As a pediatrician, she received minimal mental health training during her residency. 

“We were taught to do basic management, when to do a 5150 [an involuntary 72-hour psychiatric hold in California], and when to refer to a psychiatrist,” says Gréger. 

She’s pleased to see a shift toward educating general pediatricians on mental health screenings and resources. However, she’s concerned over the shortage of mental health providers and appointment waitlists so long that children and mothers in distress wind up in the emergency room.

“That’s often the most harmful for the person.”

Byatt, whose obstetrician didn’t give her perinatal screenings with her first child, developed the MCPAP for Moms psychiatric consultation model to widen the provider safety net for women.

Obstetricians told her they wanted to help — and that patients wanted their help — but didn’t know what to do beyond screening. In focus groups, she found screening without support left people without the care they needed. 

“Screening without a system in place can be harmful,” she says.

A woman shared with Byatt that when she screened positive for depression, the provider said, “You have a happy, healthy baby, what else do you want?”   

“I’m sure the nurse meant well and didn’t know what to say,” says Byatt, “but providers need to know what to do if the screening is positive to be able to respond appropriately, which requires having a system in place, a lifeline.”

Obstetricians told Byatt if they could have a phone call with a psychiatrist and resources, they’d be able to better help their patients. 

The MCPAP for Moms peer-to-peer psychiatric consultation line for providers has expanded across the U.S. There are now 30 states with perinatal psychiatry access programs, providing real-time consultation, training and care coordination for providers serving pregnant and postpartum women, including obstetricians, pediatricians, primary care physicians and psychiatrists.

“They do want to do this work but need help. It would be like, if I, as a psychiatrist, was all of a sudden treating high blood pressure, I would need some training and consultation for me to do something I wasn’t trained to do in residency,” says Byatt.

Early on, some clinicians pushed back. That was before the American College of Obstetricians and Gynecologists recommended screenings. Today, detecting, assessing and treating mood and anxiety disorders is the standard of care for obstetric clinicians. 

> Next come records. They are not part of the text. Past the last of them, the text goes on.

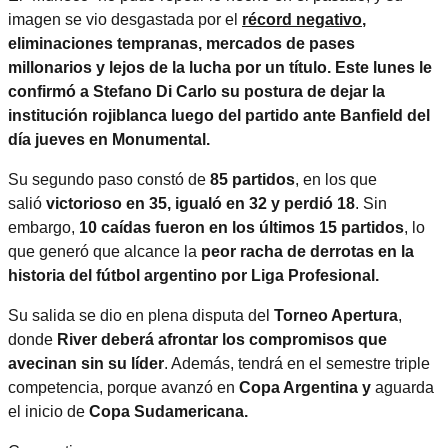
imagen se vio desgastada por el
récord negativo
,
eliminaciones tempranas, mercados de pases
millonarios y lejos de la lucha por un título. Este lunes le
confirmó a Stefano Di Carlo su postura de dejar la
institución rojiblanca luego del partido ante Banfield del
día jueves en Monumental.
Su segundo paso constó de
85 partidos
, en los que
salió
victorioso en 35, igualó en 32 y perdió 18
. Sin
embargo,
10 caídas fueron en los últimos 15 partidos
, lo
que generó que alcance la
peor racha de derrotas en la
historia del fútbol argentino por Liga Profesional.
Su salida se dio en plena disputa del
Torneo Apertura
,
donde
River deberá afrontar los compromisos que
avecinan sin su líder
. Además, tendrá en el semestre triple
competencia, porque avanzó en
Copa Argentina y
aguarda
el inicio de
Copa Sudamericana.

“Once they had us as a lifeline to be with them as they did something they weren’t trained to do, their capacity increased. They also became even more aware that their patients needed this support.”

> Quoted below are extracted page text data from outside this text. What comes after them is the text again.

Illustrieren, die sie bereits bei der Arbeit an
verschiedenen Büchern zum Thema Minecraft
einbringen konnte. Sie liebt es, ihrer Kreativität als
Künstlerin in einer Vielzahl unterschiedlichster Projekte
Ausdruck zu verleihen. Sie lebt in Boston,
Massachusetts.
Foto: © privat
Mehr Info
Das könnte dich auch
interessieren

Just as providers regularly check patient blood pressure, heading off perinatal crisis also requires universal screenings. (Though medical workups postpartum are often woefully insufficient and some medical issues like thyroid dysregulation can present as psychiatric ones.)

“You can’t look at someone and know if they have low or high blood pressure, that’s not how that works,” says Byatt. “The same is true for perinatal mental health.”

As federal and local legislators have been examining how to address the public mental health crisis in the U.S., Byatt hopes they improve supports for parents. 

“I believe the best chance to address the crisis is by taking care of the backbone of our society: parents.

“What drives negative mental health is trauma — much of it transgenerational trauma — and the best chance of mitigating, decreasing trauma and promoting mental health across generations is to address perinatal mental health.”